**Data entries**
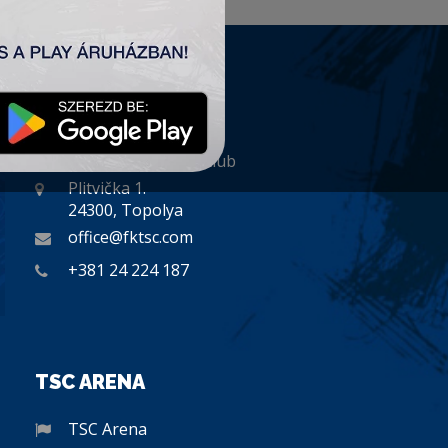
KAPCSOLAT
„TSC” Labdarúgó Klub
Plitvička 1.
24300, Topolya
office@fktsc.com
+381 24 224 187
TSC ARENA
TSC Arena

* * *

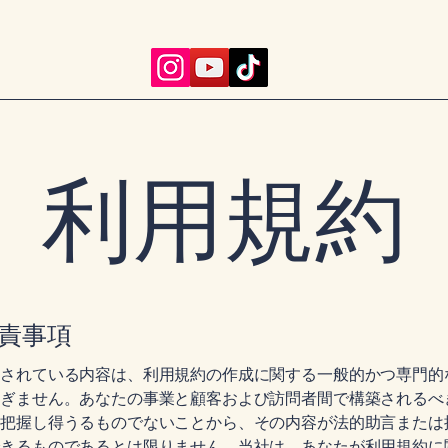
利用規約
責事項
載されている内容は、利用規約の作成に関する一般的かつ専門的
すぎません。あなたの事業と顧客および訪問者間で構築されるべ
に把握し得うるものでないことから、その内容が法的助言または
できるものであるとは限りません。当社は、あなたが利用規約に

==

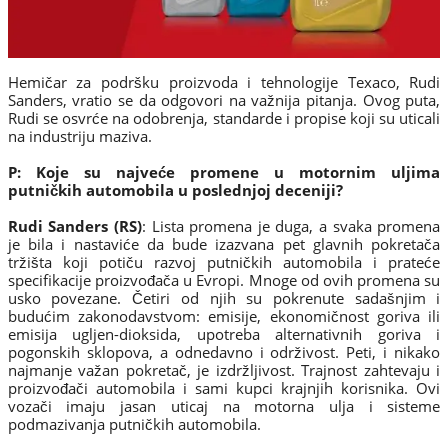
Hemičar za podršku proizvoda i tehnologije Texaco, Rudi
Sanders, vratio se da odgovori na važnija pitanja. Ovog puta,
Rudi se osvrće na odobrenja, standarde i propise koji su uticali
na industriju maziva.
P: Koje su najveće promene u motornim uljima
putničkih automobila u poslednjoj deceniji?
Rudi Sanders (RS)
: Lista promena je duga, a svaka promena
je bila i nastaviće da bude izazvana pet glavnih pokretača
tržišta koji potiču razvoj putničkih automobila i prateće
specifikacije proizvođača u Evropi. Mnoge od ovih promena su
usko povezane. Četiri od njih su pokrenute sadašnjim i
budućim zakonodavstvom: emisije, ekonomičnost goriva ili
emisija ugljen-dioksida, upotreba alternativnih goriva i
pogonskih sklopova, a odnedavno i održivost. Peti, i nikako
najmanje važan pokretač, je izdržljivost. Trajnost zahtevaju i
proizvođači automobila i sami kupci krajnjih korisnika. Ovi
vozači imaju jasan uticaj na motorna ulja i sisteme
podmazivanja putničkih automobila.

**Task directions**
Given the records above, return exactly the lines starting at the line containing "P: Koje su najveće promene u motornim uljima" and ending at the line containing "podmazivanja putničkih automobila.", including both.

**Result of this exercise**
P: Koje su najveće promene u motornim uljima
putničkih automobila u poslednjoj deceniji?
Rudi Sanders (RS)
: Lista promena je duga, a svaka promena
je bila i nastaviće da bude izazvana pet glavnih pokretača
tržišta koji potiču razvoj putničkih automobila i prateće
specifikacije proizvođača u Evropi. Mnoge od ovih promena su
usko povezane. Četiri od njih su pokrenute sadašnjim i
budućim zakonodavstvom: emisije, ekonomičnost goriva ili
emisija ugljen-dioksida, upotreba alternativnih goriva i
pogonskih sklopova, a odnedavno i održivost. Peti, i nikako
najmanje važan pokretač, je izdržljivost. Trajnost zahtevaju i
proizvođači automobila i sami kupci krajnjih korisnika. Ovi
vozači imaju jasan uticaj na motorna ulja i sisteme
podmazivanja putničkih automobila.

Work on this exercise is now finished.